§ Records supplied:
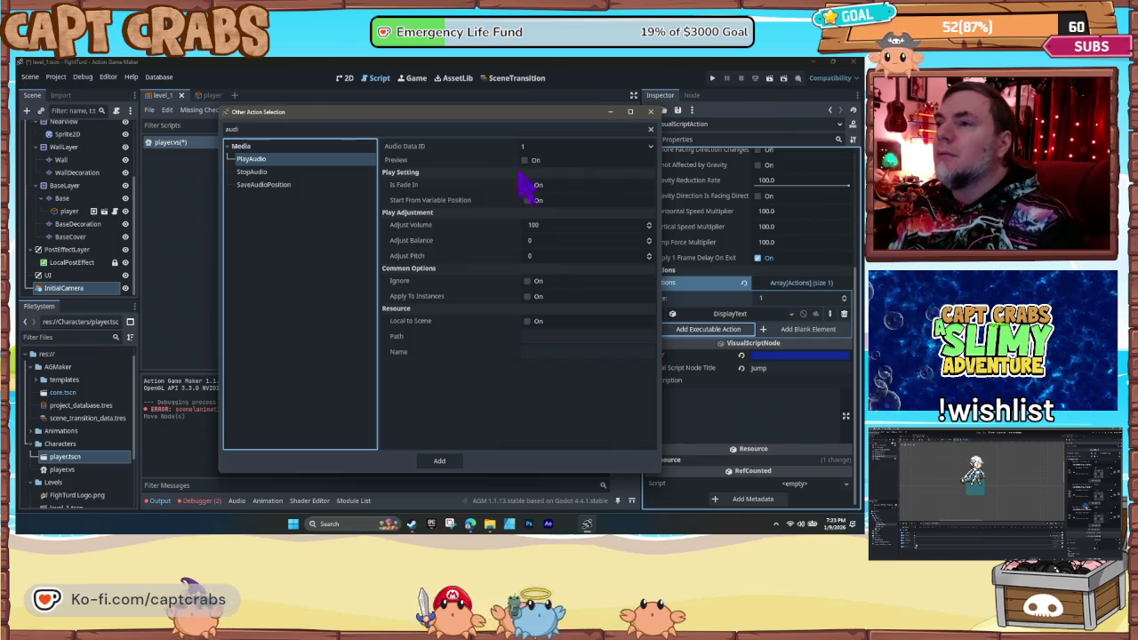
click(541, 338)
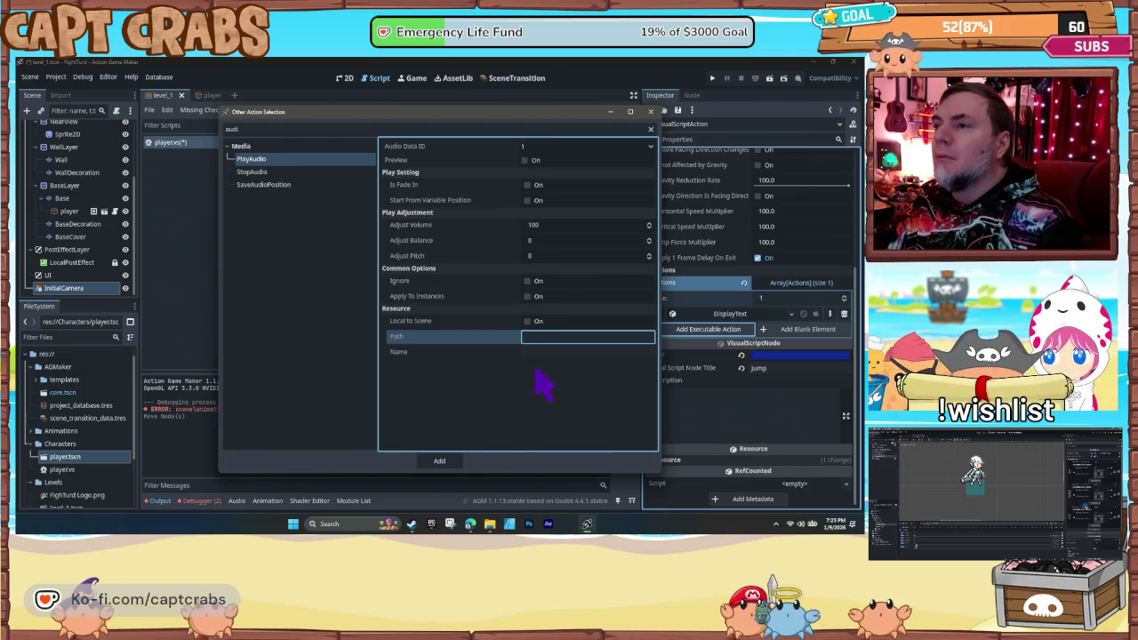
click(528, 322)
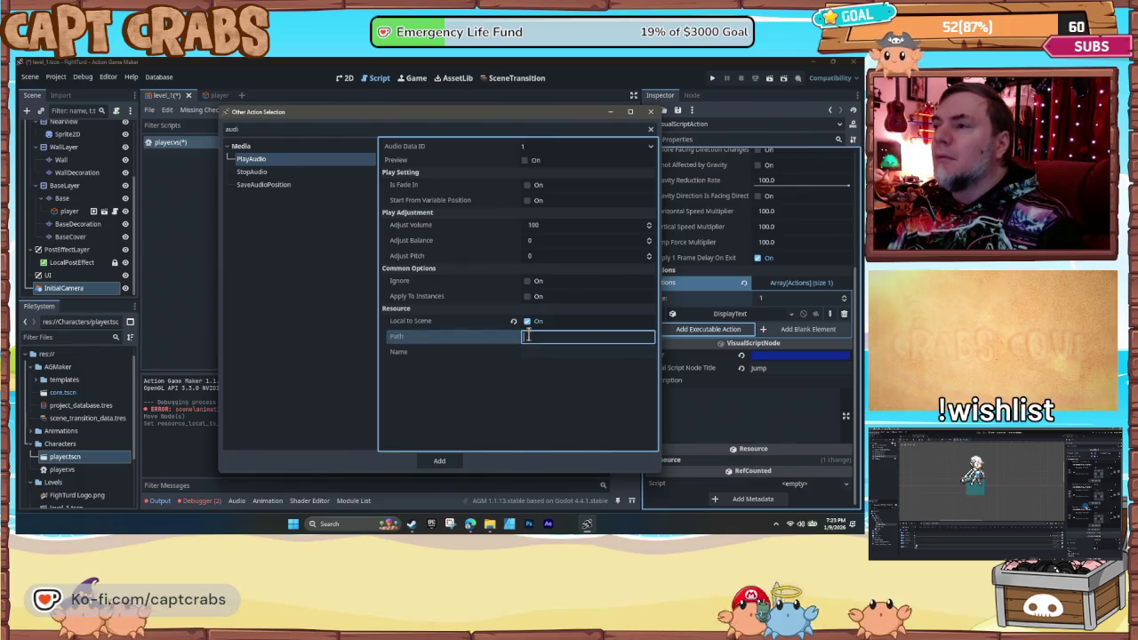
click(527, 321)
click(526, 353)
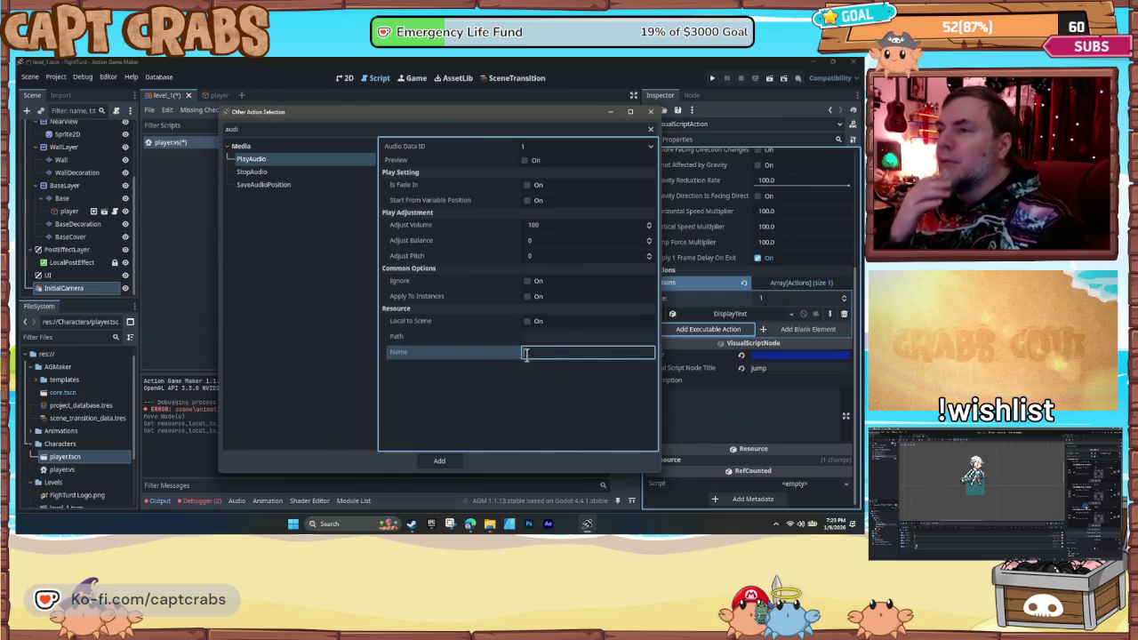
click(523, 335)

§ What the exercise asks: Reproduce each entry above word for word. Pictures are not part of the copy.

§ Written response:
click(541, 338)
click(528, 322)
click(527, 321)
click(526, 353)
click(523, 335)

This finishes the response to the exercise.